Soon enough, the time came for our gradual discharge.  What started as a precious few hours home leave on Christmas Day turned into days and weeks of leave until I was happily discharged into the care of my GP and a perinatal Community Psychiatric Nurse.  We also had fantastic follow-up care from a specialist Health Visitor, who made a lot of time for us and made sure my anxieties were allayed. 

 

I look back on our MBU time with a mixture of emotions.  Certainly some of the most horrific, frightening, catastrophic memories were from that place.  But it also gave me the strength to heal and allow me to become the mum I am now.  I am truly grateful to every single member of staff there (and all the fellow patients) who helped me and my son on our way.  I campaign now for more access to MBUs.  I am also a patient representative for the Royal College of Psychiatrists' inspection and accreditation programme

Monday, 11 May 2015

Life as an "expat"

For the last five months my family and I have been living abroad.  As we are middle class white folk we get to call ourselves "expats" (see this fantastic Guardian comment piece: http://www.theguardian.com/global-development-professionals-network/2015/mar/13/white-people-expats-immigrants-migration ) but really we washed up in the Caribbean as immigrants, just like many millions of people around the world.

We travelled with just three suitcases.  The Husband's work secondment had arranged accommodation and a car - what more did we need?

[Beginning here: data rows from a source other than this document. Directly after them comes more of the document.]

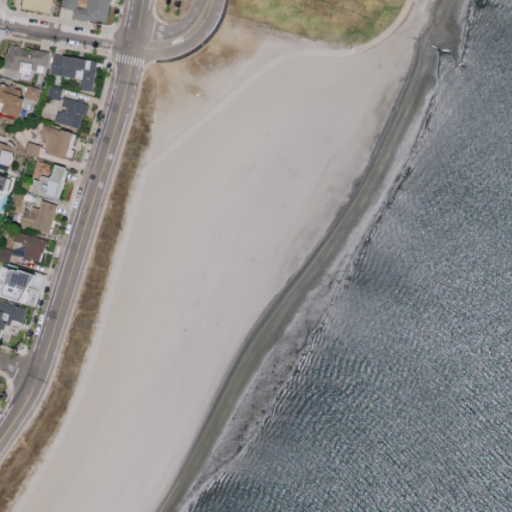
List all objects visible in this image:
building: (36, 5)
building: (88, 9)
park: (312, 17)
road: (67, 35)
road: (181, 37)
building: (22, 59)
building: (74, 69)
building: (31, 91)
building: (9, 99)
building: (70, 112)
building: (56, 140)
building: (4, 153)
building: (1, 181)
building: (47, 182)
road: (143, 190)
building: (38, 215)
road: (81, 225)
building: (30, 245)
building: (13, 283)
road: (17, 373)
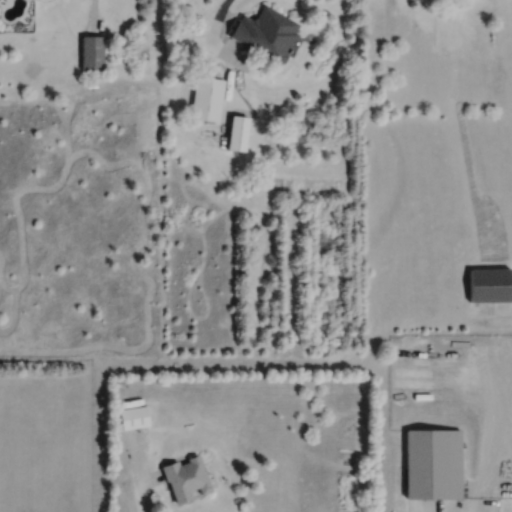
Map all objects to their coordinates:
road: (93, 14)
building: (268, 34)
road: (219, 37)
building: (92, 53)
building: (207, 99)
building: (415, 353)
building: (413, 392)
building: (134, 417)
building: (434, 463)
building: (186, 478)
road: (148, 493)
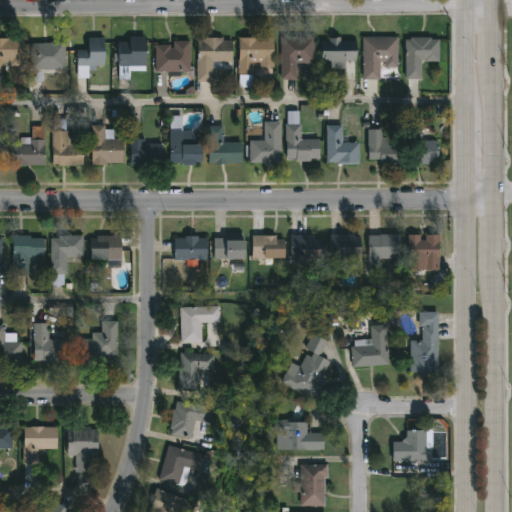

The last few months have taught me that, really, we need very little.  All the paraphernalia (detritus?) of life in London - for the most part, completely unnecessary.  All we really need, it seems, is a week's worth of clothes and a washing machine.  A couple of picture books and a few favoured toys.  A small amount of toiletries and plenty of sea water, sand scrubs and fresh Caribbean air.

We've missed our treasured friends and beloved family back home, but we've found it easy to keep up on Skype.  And to make new friends - on a tropical island there is no room for stuffiness, just a lot of open arms and willingness to adopt a new family into island life.

We've missed, it's true, the hustle and bustle of central London - the night life, the culture, the endless events and activities.  But the slower pace of life has left us with plenty of time to enjoy quality time together.  Walks along deserted beaches have replaced dodging the crowds on the South Bank.  And we enjoy what events do happen here all the more for it.  Instead of queuing for the latest trendy London restaurant, we can pop into any number of local places here and tuck into the same always-delicious fish tacos and conch fritters.

I've learned that, contrary to my first fears, I'm actually pretty self-reliant.  I've cared for The Boy singlehandedly for five months, including a week where I was flat out with 'flu and several days when he turned into a terrible toddler tyrant from the seventh circle of Hell.  I've managed my own mental health fairly well too, which is a relief as mental healthcare out here in the Caribbean is fairly minimal.

But I'm looking forward to getting back to our local community in London, where help is never far away and where Grandparents, albeit not on the doorstep, can at least visit without having to book transatlantic flights.

I think we will come home with a much greater appreciation for our home, and friends, and general way of life.  I hope we can bring home some new Caribbean habits - the "what does it matter?" mindset and a disregard for both materialism and consumerism.  

Plus lots and lots of rum cocktails, of course.